[Gmsh] [Elmerdiscussion] interface region between two bodies
Peter Raback
Peter.Raback at csc.fi
Sat Dec 5 11:57:25 CET 2009
Hi Shawn
The Gmsh2Elmer parser tries to locate the parent elements of lower dimensional elements. If they are not found then the remaining lower dimensional elements are assumed to be bulk elements. The reason for the problem could be that there are triangles that are not faces of any tets in gmsh file, or that the ElmerGrid parser cannot locate the parent elements properly (using the node numbering).
In ElmerGUI you can set the cli parameters of ElmerGrid in Configure -> elmergrid -> String:
In this case I would not try to merge any nodes but rather to remove some unused entities. You could try the "-autoclean" flag. This might, however, not mend the problem but instead remove some essential triangles from your mesh.
BR, Peter
PS. Elmer discussion has moved to http://www.elmerfem.org/forum and this Elmer list should be obsolite.

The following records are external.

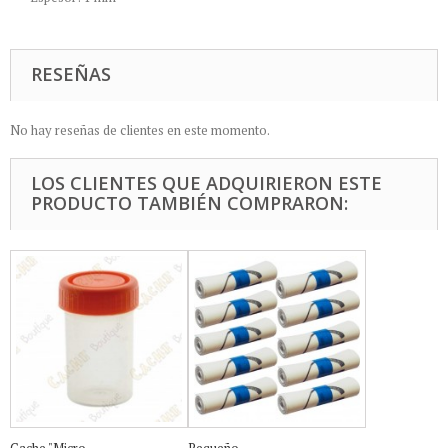
RESEÑAS
No hay reseñas de clientes en este momento.
LOS CLIENTES QUE ADQUIRIERON ESTE
PRODUCTO TAMBIÉN COMPRARON:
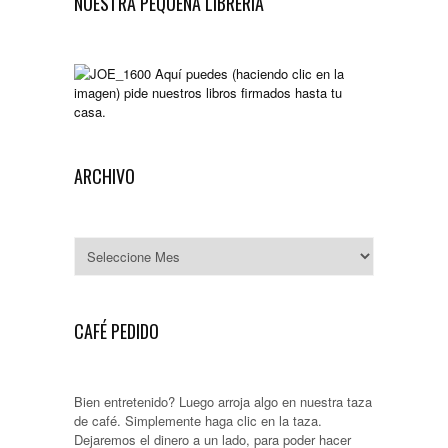
NUESTRA PEQUEÑA LIBRERÍA
Aquí puedes (haciendo clic en la
imagen) pide nuestros libros firmados hasta tu
casa.
ARCHIVO
Archivo
CAFÉ PEDIDO
Bien entretenido? Luego arroja algo en nuestra taza
de café. Simplemente haga clic en la taza.
Dejaremos el dinero a un lado, para poder hacer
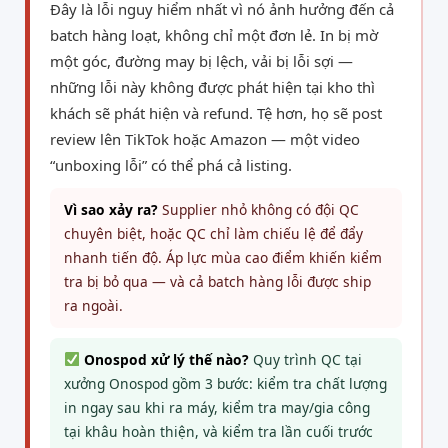
Đây là lỗi nguy hiểm nhất vì nó ảnh hưởng đến cả
batch hàng loạt, không chỉ một đơn lẻ. In bị mờ
một góc, đường may bị lệch, vải bị lỗi sợi —
những lỗi này không được phát hiện tại kho thì
khách sẽ phát hiện và refund. Tệ hơn, họ sẽ post
review lên
TikTok
hoặc
Amazon
— một video
“unboxing lỗi” có thể phá cả listing.
Vì sao xảy ra?
Supplier nhỏ không có đội QC
chuyên biệt, hoặc QC chỉ làm chiếu lệ để đẩy
nhanh tiến độ. Áp lực mùa cao điểm khiến kiểm
tra bị bỏ qua — và cả batch hàng lỗi được ship
ra ngoài.
Onospod xử lý thế nào?
Quy trình QC tại
xưởng Onospod gồm 3 bước: kiểm tra chất lượng
in ngay sau khi ra máy, kiểm tra may/gia công
tại khâu hoàn thiện, và kiểm tra lần cuối trước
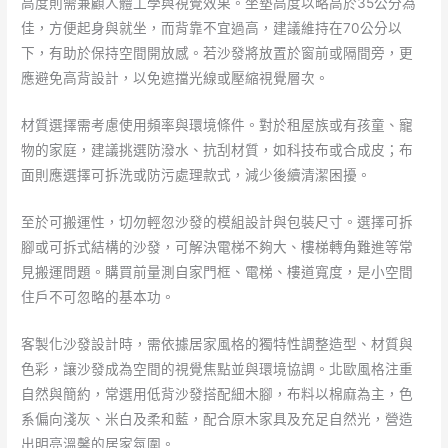
高度則需兼顧人體工學與視覺效果。坐墊高度以略高於35公分為
佳，方便起身與就坐，而背靠不宜過高，建議維持在70公分以
下，有助於保持空間開放感。若沙發將放置於窗前或隔間旁，更
應避免高背設計，以免遮擋光線或壓縮視覺層次。
材質選擇需考慮使用頻率與環境條件。對於租屋族或有孩童、寵
物的家庭，建議挑選防潑水、抗刮材質，如科技布或合成皮；布
面則應選擇可拆洗或防污處理款式，減少後續清潔困擾。
至於可搬運性，切勿輕忽沙發的模組設計與包裝尺寸。選擇可拆
腳或可拆式結構的沙發，可解決電梯不夠大、樓梯轉角難進等常
見搬運問題。購買前量測自家門框、電梯、樓道寬度，是小空間
住戶不可忽略的基本功。
客製化沙發設計時，需依據居家風格的獨特性調整造型、材質與
色彩，讓沙發成為空間的視覺焦點並與環境協調。北歐風格注重
自然與簡約，常選用低背沙發搭配細木腳，布料以棉麻為主，色
系偏向淺灰、米白及柔和藍，配合原木家具及充足自然光，營造
出明亮溫馨的居家氛圍。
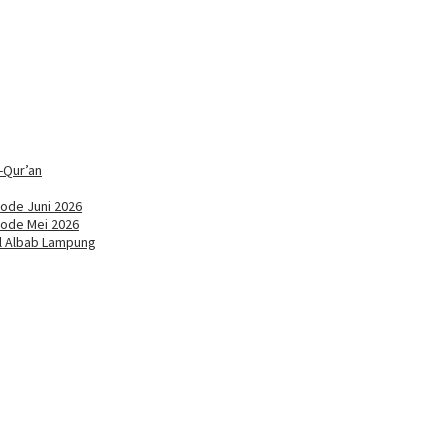
-Qur’an
ode Juni 2026
iode Mei 2026
ul Albab Lampung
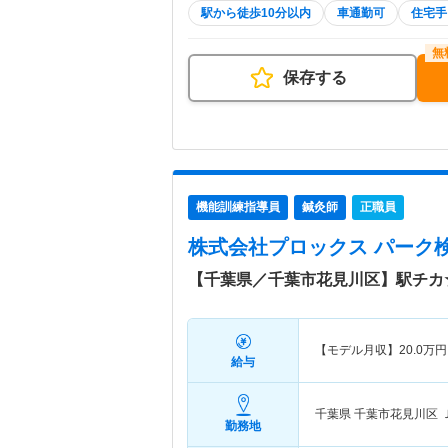
駅から徒歩10分以内
車通勤可
住宅手
保存する
機能訓練指導員
鍼灸師
正職員
株式会社プロックス パーク
【千葉県／千葉市花見川区】駅チカ
【モデル月収】
20.0
万円
給与
千葉県 千葉市花見川区
勤務地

________________________________________
From: Shawn Fostner [sfostner at physics.mcgill.ca]
Sent: 04 December 2009 20:53
To: gmsh at geuz.org
Cc: elmerdiscussion at postit.csc.fi
Subject: [Elmerdiscussion] interface region between two bodies
Hi all,
I was working on a problem with this geometry a few weeks ago, and had
some suggestions from the list. In the end I think I found a geometry
that works for me (see the included file), mostly, but for 2 problems
and I can't tell if they are in elmer or gmsh. The initial mesh in gmsh
seems to work, and mesh (its included here), but when I load it into
elmer and run an electrostatic solver the following happens:
1) There is a phantom 3rd body somewhere, but for the life of me I can't
figure out what it is. It might be related to the next problem but I'm
not sure. I've tried to see it using the body coloring or labelling in
elmer, but in both cases I can't find it, and with the number of
elements the processing slows to a crawl, to the point where I can't
manipulate the model.
2) After running the solver, MOST stuff looks ok, but for a subtle
problem: Plane 18 (between the two regions), ends up with wildly varying
potentials (and hence electric fields) right at the interface. I suspect
thats where there is the phantom object, or something, but I can't tell
for sure. It does not appear to be two overlapping planes at that point
(though I've had a problem with that before as well, not in this geometry)
3) I have a number of what appear to be redundant elements, it complains
of it during both the solving stage, and when I look at the data later.
I suspect it is related to both 1 and 2.
Suggestions? I saw a suggested solution that MIGHT be similar in the
archives by Peter, but I can't for the life of me figure out how to do
this in the windows gui.
>/ If yes, then you could include the command line option
/>/ '-merge eps' in the gmsh import in ElmerGUI/ElmerGrid. This
/>/ will join nodes that are separated by a distance smaller than eps.